Composting

In the last couple of years, a composting partnership has formed between Housing & Dining and Facilities Services with one simple goal: reduce the amount of food waste at the University of Northern Iowa dining facilities.

Composting has long been a viable technique for recycling and reusing organic waste, but its opponents often argue that it requires too much time and infrastructure to be cost-effective. The University of Northern Iowa is challenging that belief, however, with a relatively new composting initiative that is aimed at putting organic waste from its food centers to good use. A partnership between UNI’s Facilities Services and Housing & Dining, the program itself is actually quite simple in nature: food waste from the dining centers and the Maucker Union is collected by Facilities Services and subsequently composted on campus. The compost is then used by the UNI grounds crews as fertilizer and soil supplement at multiple locations across campus.

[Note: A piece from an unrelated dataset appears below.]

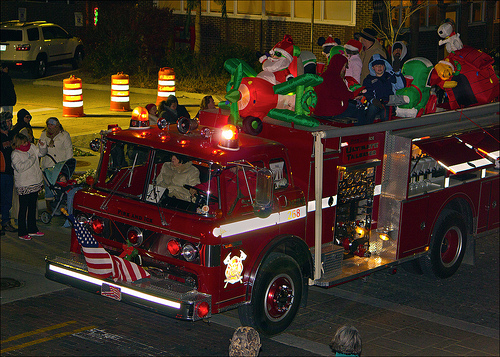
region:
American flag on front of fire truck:
[56, 206, 150, 287]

Overall, it’s a win-win situation for all the parties involved; Housing & Dining has much of its food waste removed for free, cutting down on much of its waste production, and Facilities Services gains valuable fertilization material at almost no charge.

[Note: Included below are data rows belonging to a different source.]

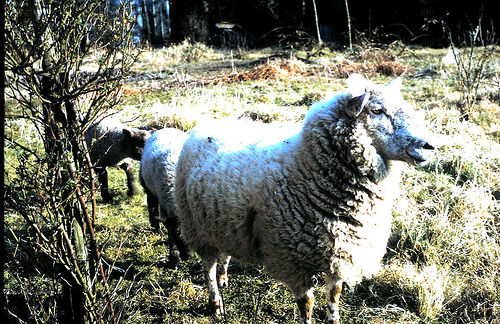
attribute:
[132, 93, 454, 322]
sheep — white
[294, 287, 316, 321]
leg — white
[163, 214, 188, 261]
leg — black 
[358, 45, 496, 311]
grass — overgrown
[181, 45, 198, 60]
white sheep — standing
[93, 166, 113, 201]
leg — black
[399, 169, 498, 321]
grass — green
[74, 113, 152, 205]
lamb — small, black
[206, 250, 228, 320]
legs — thin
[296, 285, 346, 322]
legs — thin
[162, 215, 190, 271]
leg — black 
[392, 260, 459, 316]
grass — green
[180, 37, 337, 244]
sheep — standing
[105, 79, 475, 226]
sheep — White 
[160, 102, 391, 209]
sheep — black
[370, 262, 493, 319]
grass — green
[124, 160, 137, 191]
leg — black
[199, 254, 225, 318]
leg — white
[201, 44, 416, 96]
moss — brown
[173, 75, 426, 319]
sheep — several, white, wooly, standing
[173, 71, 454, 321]
sheep — white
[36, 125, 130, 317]
branches — leafless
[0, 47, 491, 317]
grass — green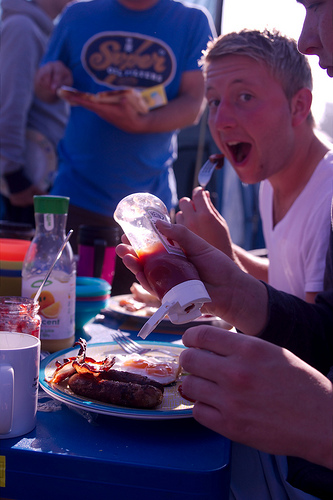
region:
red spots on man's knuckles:
[227, 366, 253, 406]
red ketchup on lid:
[177, 302, 197, 314]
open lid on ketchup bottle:
[130, 295, 206, 332]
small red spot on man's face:
[252, 161, 272, 177]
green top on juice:
[25, 187, 78, 215]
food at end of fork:
[201, 141, 237, 170]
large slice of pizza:
[46, 74, 158, 119]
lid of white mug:
[13, 334, 45, 351]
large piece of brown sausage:
[63, 364, 164, 403]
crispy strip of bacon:
[58, 343, 112, 370]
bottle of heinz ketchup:
[111, 189, 214, 340]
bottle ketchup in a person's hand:
[111, 191, 215, 341]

Waste is picked up from the dining centers three times weekly: Monday, Wednesday and Friday mornings. Housing & Dining's waste mostly consists of fruit and vegetable peels, skins and buds from oranges, pineapples, watermelon, corn and a varied assortment of other produce byproducts. In addition to this food waste from Housing & Dining, a large amount of coffee grounds from Chats in Maucker Union is also added to the compost pile. Facilities Services composts this food waste, and the resulting material is used as fertilizer and soil supplement for the Panther Plot student garden and for approximately fourteen acres of campus designated for natural, non-chemical turf management.

So what makes UNI’s program unique? Other universities may have composting programs, but few take this completely “in-house” approach. In fact, with the addition of UNI’s Panther Plot, UNI’s composting system amounts to something of a closed cycle. Organic waste from the dining centers is composted on campus, and that compost is in turn used to fertilize UNI’s student vegetable garden, the Panther Plot. Produce grown in this garden is then featured in the UNI dining centers, and the cycle continues.

For now, UNI’s composting program is relatively small in scale, especially when compared with other state university composting programs. Part of this is simply because UNI produces less food waste in the first place, but there certainly are areas for expansion. For example, all the current food waste that is composted from the dining centers on campus is pre-consumer waste, produced during the preparation of the food. If the dining centers really wanted to increase the amount of the material they’re composting, they could also look into composting post-consumer waste (i.e. leftovers). However, this requires considerably more time and logistics to make work. One issue that the dining centers face is storage. There may be ways to increase the amount of material be composted, but that is irrelevant if the material cannot be stored for pick-up.